Right this very moment, I sit. I sit on my couch in my apartment, and I watch TV. It’s been a great quarter.
This morning, I registered for Practice Court. I registered, and so it’s now registering with me how full-circle the Baylor Law School experience is coming.
There are some exciting things on tap for this year. But, a lot stands between me and those goals and milestones. I probably shouldn’t be looking at it that way. I should even savor this time that’s sure to stretch and stress me. Odds are that I won’t–that I’ll grow complacent even when I’m in constant motion. I hope to understand that life isn’t all about moving forward. Sometimes it’s about the striving in the day at hand as opposed to constantly looking toward milestones. My point to myself is that it’s not an all or nothing approach. I must actively understand that life is best when viewed in terms of future, past, and present together–not one to the exclusion of the others.

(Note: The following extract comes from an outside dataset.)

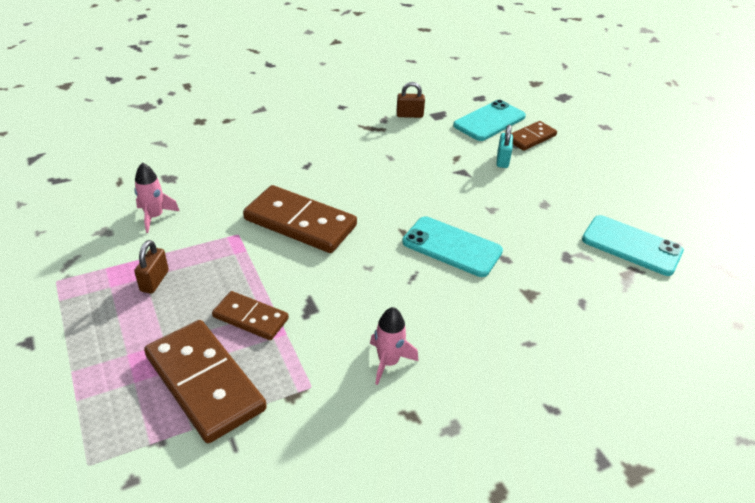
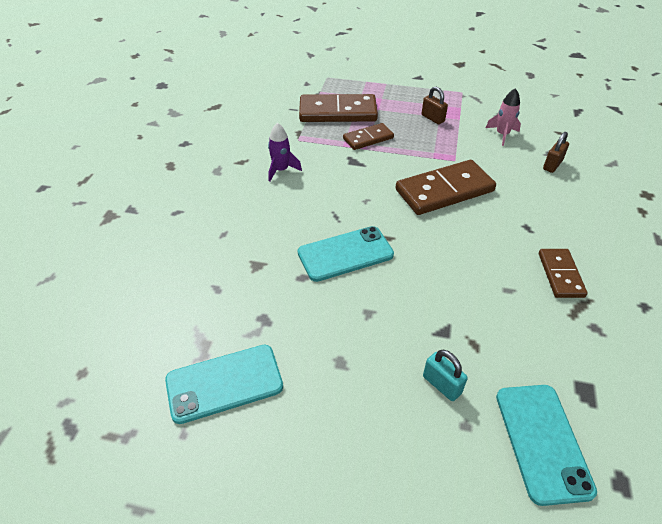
camera: 130 degrees right, 5 degrees up
pink rocket [370,307,418,385] -> purple rocket [268,123,302,182]
brown padlock [396,82,425,118] -> brown padlock moved to [543,132,569,173]
brown domino [511,121,557,151] -> brown domino moved to [539,249,588,298]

I have been lavished with blessing in 2009. I look back to those good things, and I look forward. I also look to the essence of each day as it unfolds. Right now, the circumstances are perfect for the triune view. The weather is cold, my abode is warm and I’m fresh with holiday cheer that comes from spending time with friends and family. As the weather outside registers a higher temperature, indicating a new season, I arise to new tasks and new challenges. I am truly excited. I’m positive that there are many things that I won’t enjoy, but I sincerely hope that with the pain and sleeplessness I become a better person. That means that I hope I come out on the other side more determined to be balanced and to excel professionally. I hope all the sweat and blood truly yields a better, more competent person.
As it stands, I will proceed as though it will. However, if it registers that the events of the coming months are just some sort of unbelievable exercise in a twisted game, I’m prepared to tackle that at its face value. Either way, I hope that I keep the most positive outlook possible. As the recurring optimist in me thinks, I should weather life’s storms better if only I keep an agreeable view of things. It’s an active choice I intend to make as often as I remember to do so. May it be often.
[Photo is in the heart of Santa Fe from my weekend trip in Summer 2009.]